Steinfeldt has seen his team improve each week, and Hardin said the team continues to add new plays to the book each week as the team continues to come together.
“All season, we have had a goal of where we want to finish. People questioned what direction we were going in, but we have improved each week, and most people who watched today won’t believe we are the same team we were the first few weeks of the year,” Steinfeldt said. “It was exciting to watch our boys in this victory. The guys are extremely psyched.”
Aztec and Los Lunas hooked up in Week 1 of the season at Fred Cook Memorial Stadium with the Tigers of Los Lunas beating Aztec 50-28.
But the Tigers wouldn’t want to face anyone else in the state semifinal as they continue a revenge tour.

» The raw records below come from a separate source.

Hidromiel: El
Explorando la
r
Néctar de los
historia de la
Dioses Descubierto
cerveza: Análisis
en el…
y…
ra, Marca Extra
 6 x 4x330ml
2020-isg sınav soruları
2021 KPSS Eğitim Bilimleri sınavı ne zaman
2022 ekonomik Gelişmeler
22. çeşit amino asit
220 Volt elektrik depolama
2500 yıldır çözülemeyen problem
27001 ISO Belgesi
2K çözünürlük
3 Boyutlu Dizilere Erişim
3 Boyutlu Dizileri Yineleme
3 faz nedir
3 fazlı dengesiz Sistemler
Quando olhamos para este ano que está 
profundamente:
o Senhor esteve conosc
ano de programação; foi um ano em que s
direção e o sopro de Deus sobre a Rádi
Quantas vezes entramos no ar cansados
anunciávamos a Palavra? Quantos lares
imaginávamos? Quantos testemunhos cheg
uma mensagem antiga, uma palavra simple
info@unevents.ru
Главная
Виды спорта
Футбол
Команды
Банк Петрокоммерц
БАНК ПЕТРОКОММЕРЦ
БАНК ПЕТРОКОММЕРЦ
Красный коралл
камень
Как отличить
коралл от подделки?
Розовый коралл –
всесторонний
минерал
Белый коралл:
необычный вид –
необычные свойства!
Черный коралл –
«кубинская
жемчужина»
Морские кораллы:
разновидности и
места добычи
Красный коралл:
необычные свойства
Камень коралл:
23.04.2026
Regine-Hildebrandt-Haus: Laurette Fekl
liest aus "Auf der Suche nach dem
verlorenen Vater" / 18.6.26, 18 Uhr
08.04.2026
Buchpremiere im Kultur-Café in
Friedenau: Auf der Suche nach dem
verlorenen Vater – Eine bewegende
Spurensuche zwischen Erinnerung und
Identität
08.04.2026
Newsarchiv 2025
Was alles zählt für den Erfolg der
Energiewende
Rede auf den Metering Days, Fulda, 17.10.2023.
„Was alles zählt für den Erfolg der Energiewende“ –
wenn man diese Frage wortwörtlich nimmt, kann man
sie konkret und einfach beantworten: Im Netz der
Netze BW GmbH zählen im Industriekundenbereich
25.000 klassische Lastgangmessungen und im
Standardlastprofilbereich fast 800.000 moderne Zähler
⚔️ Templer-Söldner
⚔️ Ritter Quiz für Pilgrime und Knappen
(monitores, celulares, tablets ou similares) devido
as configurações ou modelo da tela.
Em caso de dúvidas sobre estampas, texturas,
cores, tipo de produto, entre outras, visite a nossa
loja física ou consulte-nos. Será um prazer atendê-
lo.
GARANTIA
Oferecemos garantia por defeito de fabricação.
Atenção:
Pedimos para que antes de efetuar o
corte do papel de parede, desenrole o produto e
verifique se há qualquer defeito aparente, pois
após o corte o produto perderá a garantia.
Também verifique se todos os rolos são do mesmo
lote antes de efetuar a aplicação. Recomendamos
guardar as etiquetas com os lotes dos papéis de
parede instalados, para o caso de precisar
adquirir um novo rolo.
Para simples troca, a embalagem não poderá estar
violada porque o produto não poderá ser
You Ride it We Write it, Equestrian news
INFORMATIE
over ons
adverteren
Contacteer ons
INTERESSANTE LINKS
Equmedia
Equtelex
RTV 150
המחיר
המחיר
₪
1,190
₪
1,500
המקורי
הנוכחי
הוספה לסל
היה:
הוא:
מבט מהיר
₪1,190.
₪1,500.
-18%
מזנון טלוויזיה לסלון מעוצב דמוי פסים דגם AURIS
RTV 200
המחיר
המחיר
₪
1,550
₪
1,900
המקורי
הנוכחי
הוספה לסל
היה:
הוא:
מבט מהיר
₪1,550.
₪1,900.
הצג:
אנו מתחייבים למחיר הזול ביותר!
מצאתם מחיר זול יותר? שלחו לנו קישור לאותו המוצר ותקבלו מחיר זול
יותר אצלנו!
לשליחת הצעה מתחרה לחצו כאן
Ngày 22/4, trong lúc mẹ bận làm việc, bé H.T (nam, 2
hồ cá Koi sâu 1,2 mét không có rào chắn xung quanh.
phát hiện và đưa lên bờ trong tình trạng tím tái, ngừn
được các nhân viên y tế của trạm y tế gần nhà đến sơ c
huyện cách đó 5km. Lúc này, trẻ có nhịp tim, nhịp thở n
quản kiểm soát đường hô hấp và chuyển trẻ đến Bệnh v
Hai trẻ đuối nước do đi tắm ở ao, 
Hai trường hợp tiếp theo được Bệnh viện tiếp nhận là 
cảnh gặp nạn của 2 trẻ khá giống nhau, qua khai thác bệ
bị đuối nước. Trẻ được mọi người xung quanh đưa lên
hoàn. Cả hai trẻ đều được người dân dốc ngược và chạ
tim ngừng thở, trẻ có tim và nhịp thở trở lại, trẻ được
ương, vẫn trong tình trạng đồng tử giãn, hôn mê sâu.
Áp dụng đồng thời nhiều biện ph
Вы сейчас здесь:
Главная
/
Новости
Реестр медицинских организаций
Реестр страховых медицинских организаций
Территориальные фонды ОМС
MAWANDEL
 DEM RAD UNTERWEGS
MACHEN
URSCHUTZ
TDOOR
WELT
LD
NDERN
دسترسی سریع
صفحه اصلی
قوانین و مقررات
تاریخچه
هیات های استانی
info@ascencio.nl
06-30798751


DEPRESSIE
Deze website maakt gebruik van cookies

“All I can say is, come into our house twice, Los Lunas, and I guarantee you aren’t coming out with two wins,” Dotson said.
Lucero has said all year he believes Aztec is the best team in the state, even following the Week 2 loss at Goddard 63-0.
He has envisioned playing Los Lunas in the state semifinals and Goddard in the title game to avenge the two early season losses, but beating Artesia was all about getting revenge for the 2010 state championship loss in which Brycson King was the quarterback.
“The moment Rinerson scored the winning touchdown, I thought of Brycson King,” Lucero said. “The worst feeling of my life was looking in his eyes knowing we didn’t get him and Matt Hegarty and Tylin Hirsch a ring. I have to say this win is for them and the whole community. We had a great crowd from Aztec drive eight hours here to support us. We got revenge for 2010. We might not get a ring for 2010, but I hope this helps put that whole senior class at ease. We beat them on their turf. It is a great win for any Tiger who has ever played Artesia.”